At investor meetings, Alonzo said Bates would “embellish the pitch” to a cringe-inducing level.

“He would lie about his clothing, his shoes, his house, his trips,” Alonzo said. “He’d say that Matthew McConaughey, Tim Duncan, that they were [investors] in the works, so to speak.”

Alonzo said he didn’t worry too much about the often hazy financial promises, and relied on Uresti, the legal expert, to “get to the bottom of it.”

At best, his friends’ testimony Wednesday made Uresti look like an incredibly poor judge of character, if not a irresponsible businessman. But, is that criminal?

If there’s any witness that could derail Uresti's innocence, it’s Denise Cantu.

In 2010, Cantu was driving her Ford Explorer when the back tire exploded, sending the car spiraling into a grassy median. Cantu survived the crash, but her two children and their two friends sitting in the back did not. Uresti represented Cantu in a wrongful death suit against Michelin and Walmart, helping her win a substantial settlement.

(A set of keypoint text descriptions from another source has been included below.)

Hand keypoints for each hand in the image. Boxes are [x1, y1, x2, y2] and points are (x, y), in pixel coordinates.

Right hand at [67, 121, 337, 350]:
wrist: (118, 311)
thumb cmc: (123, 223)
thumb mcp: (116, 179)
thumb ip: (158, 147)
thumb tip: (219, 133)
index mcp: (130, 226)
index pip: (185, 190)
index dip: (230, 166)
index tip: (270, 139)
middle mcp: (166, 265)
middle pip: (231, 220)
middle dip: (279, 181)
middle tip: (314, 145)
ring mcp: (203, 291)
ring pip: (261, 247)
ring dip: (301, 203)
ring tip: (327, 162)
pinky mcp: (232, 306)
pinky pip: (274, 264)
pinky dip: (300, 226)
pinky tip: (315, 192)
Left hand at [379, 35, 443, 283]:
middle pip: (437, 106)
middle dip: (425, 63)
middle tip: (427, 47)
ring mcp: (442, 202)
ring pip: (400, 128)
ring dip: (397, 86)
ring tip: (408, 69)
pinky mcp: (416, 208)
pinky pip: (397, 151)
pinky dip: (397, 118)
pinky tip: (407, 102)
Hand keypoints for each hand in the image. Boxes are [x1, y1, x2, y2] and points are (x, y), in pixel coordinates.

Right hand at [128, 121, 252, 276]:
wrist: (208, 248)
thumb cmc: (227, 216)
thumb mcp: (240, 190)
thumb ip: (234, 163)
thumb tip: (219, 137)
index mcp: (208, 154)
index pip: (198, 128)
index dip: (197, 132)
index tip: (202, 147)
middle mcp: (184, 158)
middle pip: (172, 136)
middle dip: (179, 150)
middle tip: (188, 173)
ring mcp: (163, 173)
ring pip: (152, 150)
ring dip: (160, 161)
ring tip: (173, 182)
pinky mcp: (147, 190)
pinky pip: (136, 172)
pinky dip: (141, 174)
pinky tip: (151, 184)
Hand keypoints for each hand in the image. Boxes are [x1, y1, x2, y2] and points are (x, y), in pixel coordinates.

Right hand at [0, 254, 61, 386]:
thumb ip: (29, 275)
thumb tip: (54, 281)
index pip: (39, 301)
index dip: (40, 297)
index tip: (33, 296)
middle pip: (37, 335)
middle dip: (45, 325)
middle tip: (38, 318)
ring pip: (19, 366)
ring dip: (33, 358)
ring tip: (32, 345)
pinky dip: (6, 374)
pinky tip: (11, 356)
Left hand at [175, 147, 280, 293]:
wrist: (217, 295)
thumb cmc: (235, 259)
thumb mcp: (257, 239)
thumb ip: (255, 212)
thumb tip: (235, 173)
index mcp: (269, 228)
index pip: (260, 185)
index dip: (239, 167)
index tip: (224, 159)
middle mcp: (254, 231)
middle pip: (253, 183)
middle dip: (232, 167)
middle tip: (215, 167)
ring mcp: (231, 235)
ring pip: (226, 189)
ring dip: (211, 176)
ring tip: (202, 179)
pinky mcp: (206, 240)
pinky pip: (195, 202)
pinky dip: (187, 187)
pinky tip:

By 2014, Uresti had convinced Cantu to invest the bulk of her settlement, around $900,000, into FourWinds. Unbeknownst to Cantu, Uresti got 10 percent of her profits — a hefty $27,000 commission.

She lost nearly all of the money by the time the company imploded a year later. In a bankruptcy court filing, federal prosecutors said, “It’s hard to imagine a more mentally and emotionally vulnerable client.” What’s more, her lawyer has said Cantu and Uresti had an "intimate" relationship during her legal settlement. Alonzo confirmed this rumor on Wednesday.

But Uresti, whose wife has accompanied him to most court hearings, has vehemently denied this relationship. (He’s also denied, for that matter, recent claims that he sexually harassed female staffers for decades while at the state capitol.)

Cantu is expected to testify at some point during the criminal trial.

Former FourWinds employees have described the workplace environment as anything but normal. On Tuesday, former FourWinds office manager Desirée Talley recalled that outside companies saw FourWinds as “a brothel” for only hiring “surgically enhanced women who didn’t have experience in anything,” the Express-News reported.

Former FourWinds comptroller Laura Jacobs also testified that Bates often spent his money on prostitutes or expensive gifts for “whatever girl he was dating at the time.” Alcohol flowed before noon. Jacobs was responsible for creating false spreadsheets to show Cantu that the company was doing far better off than it actually was. She plead guilty to one count of fraud in 2016 and testified Tuesday as part of a plea deal.

Talley, who faces no charges, said that she’d experienced sexual harassment while working at FourWinds, but stuck it out because she needed the health insurance and the income to help take care of her dying father.

During cross examination Wednesday, Talley told Gary Cain’s attorney John Muller that Bates called the financial spreadsheets she put together to show potential clients “fluff.”

“And what did he call you?” Muller asked.

“I was the fluffer, unfortunately,” Talley said.

“What did he mean by that?” the attorney pressed. Talley didn’t reply.

Muller cleared his throat. “I’ll retract the question,” he said.